* **TASK DESCRIPTION**
Go through the entries below and collect each line with the string "moveTo" in it.
*** INPUT DATA ***
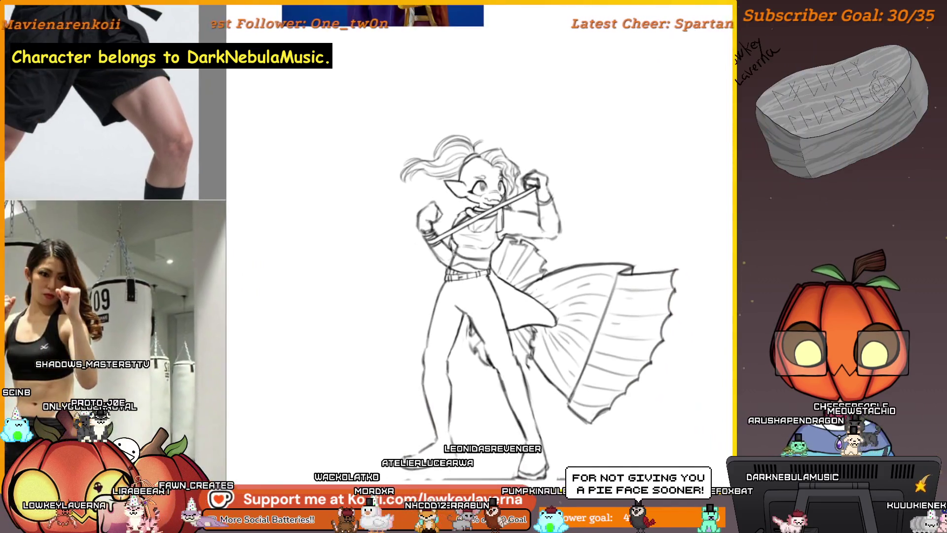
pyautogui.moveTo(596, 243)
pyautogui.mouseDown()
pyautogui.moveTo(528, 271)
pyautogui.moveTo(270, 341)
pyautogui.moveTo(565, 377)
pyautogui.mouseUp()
*** End of INPUT DATA ***
*** INPUT DATA ***
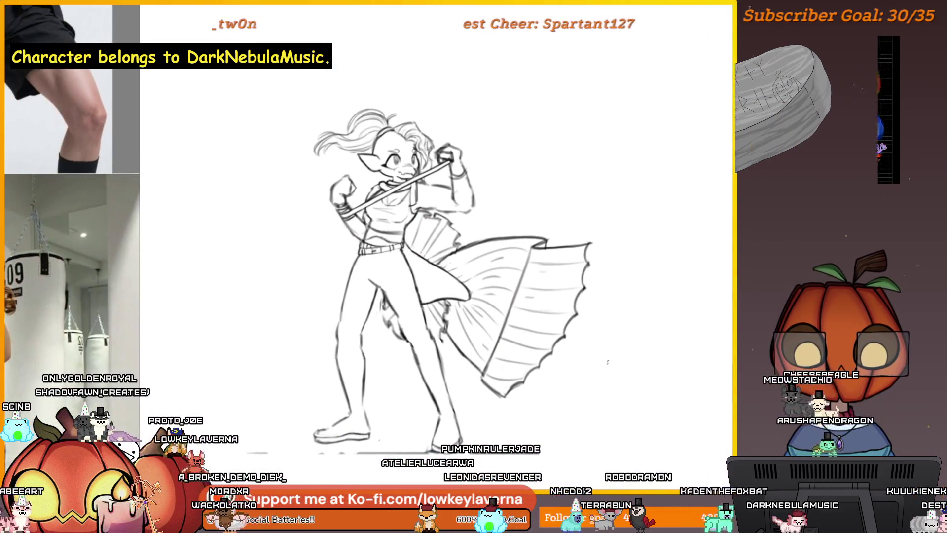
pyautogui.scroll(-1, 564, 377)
*** End of INPUT DATA ***
* **RESPONSE TO THIS EXERCISE**
pyautogui.moveTo(596, 243)
pyautogui.moveTo(528, 271)
pyautogui.moveTo(270, 341)
pyautogui.moveTo(565, 377)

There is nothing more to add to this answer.